Text passage:
────────────────────
Sherwin-Williams, 343 F.3d at 388 (quoting St. Paul Insurance Company v. Trejo, 39 F.3d 585, 590-91 (5th Cir. 1994)). This list is not exhaustive, and a court may consider other factors in deciding how to exercise its discretion to decide or dismiss a declaratory judgment action. See id.; Fidelity Bank v. Mortgage Funding Corporation of America, 855 F. Supp. 901, 903 (N.D. Tex. 1994), aff'd, 91 F.3d 138 (5th Cir. 1996) (table). This court is required to analyze and balance the facts and circumstances of the instant suit against these factors. Vulcan Materials Company v. City of Tehuacana, 238 F.3d 382, 390 (5th Cir. 2001); Trejo, 39 F.3d at 591.

As observed by the Fifth Circuit, the so-called " Trejo factors" address three aspects common to all of the federal circuits' interpretation of the factors as stated by the Supreme Court in Brillhart v. Excess Insurance Company of America, 316 U.S. 491 (1942): federalism — "the proper allocation of decision-making between state and federal courts"; fairness — "distinguish[ing] between legitimate and improper reasons for forum selection"; and efficiency — avoidance of "duplicative or piecemeal litigation where possible." Sherwin-Williams, 343 F.3d at 390-91. Specifically, the first and last Trejo factors address federalism concerns; the second, third, and fourth factors address fairness concerns; and the fifth and sixth factors address efficiency concerns. Id. at 391-92.

1. Federalism and Comity

Federalism considerations indicate, for two reasons, that this court should exercise its discretion to dismiss the plaintiffs' action for declaratory judgment. First, as previously discussed, there is a pending state action in which all of the matters in controversy may be fully litigated. Second, the plaintiffs raise no issues of federal law, and "if [a] federal declaratory judgment action raises only issues of state law and a state case involving the same state law issues is pending, generally the state court should decide the case and the federal court should exercise its discretion to dismiss the federal suit." Sherwin-Williams, 343 F.3d at 390-391.

The plaintiffs, arguing that "Illinois is a wholly inappropriate venue for this case," state their intention to file a Forum Non Conveniens motion to dismiss the Illinois lawsuit. Response at 7. They assert that as a result, there is no pending state action in which all of the matters in controversy may be fully litigated. However, only the Illinois court can decide whether Illinois is an appropriate forum for these parties. Accordingly, the court does not draw any conclusions about whether the Illinois lawsuit would or should be dismissed.
────────────────────
Data extract:
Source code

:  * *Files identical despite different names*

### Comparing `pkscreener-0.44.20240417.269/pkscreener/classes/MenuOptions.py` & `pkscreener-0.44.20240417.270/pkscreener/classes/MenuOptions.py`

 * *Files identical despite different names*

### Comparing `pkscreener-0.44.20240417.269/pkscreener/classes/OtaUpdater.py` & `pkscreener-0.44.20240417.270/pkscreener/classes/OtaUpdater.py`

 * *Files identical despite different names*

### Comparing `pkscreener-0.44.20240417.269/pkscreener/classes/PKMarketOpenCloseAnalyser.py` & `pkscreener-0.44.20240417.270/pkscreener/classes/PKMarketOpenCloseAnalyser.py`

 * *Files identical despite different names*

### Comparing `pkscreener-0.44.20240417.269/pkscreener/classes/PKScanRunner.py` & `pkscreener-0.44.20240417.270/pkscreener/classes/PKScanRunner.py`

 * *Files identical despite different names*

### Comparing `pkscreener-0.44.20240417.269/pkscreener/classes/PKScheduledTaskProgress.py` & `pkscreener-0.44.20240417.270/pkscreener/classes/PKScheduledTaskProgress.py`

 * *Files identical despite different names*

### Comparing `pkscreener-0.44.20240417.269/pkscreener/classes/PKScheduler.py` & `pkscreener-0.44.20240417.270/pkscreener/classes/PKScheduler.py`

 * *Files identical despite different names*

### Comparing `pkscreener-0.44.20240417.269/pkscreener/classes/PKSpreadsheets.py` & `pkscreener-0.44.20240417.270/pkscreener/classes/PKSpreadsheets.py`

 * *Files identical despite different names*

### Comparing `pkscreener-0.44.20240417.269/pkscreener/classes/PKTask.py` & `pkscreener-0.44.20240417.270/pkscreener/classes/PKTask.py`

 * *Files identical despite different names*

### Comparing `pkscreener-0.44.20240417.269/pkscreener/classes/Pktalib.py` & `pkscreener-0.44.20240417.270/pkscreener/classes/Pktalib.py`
────────────────────
Task to carry out:
Please say which Trejo factors the court opinion excerpt says address fairness concerns.

Answer space:
The second, third, and fourth Trejo factors.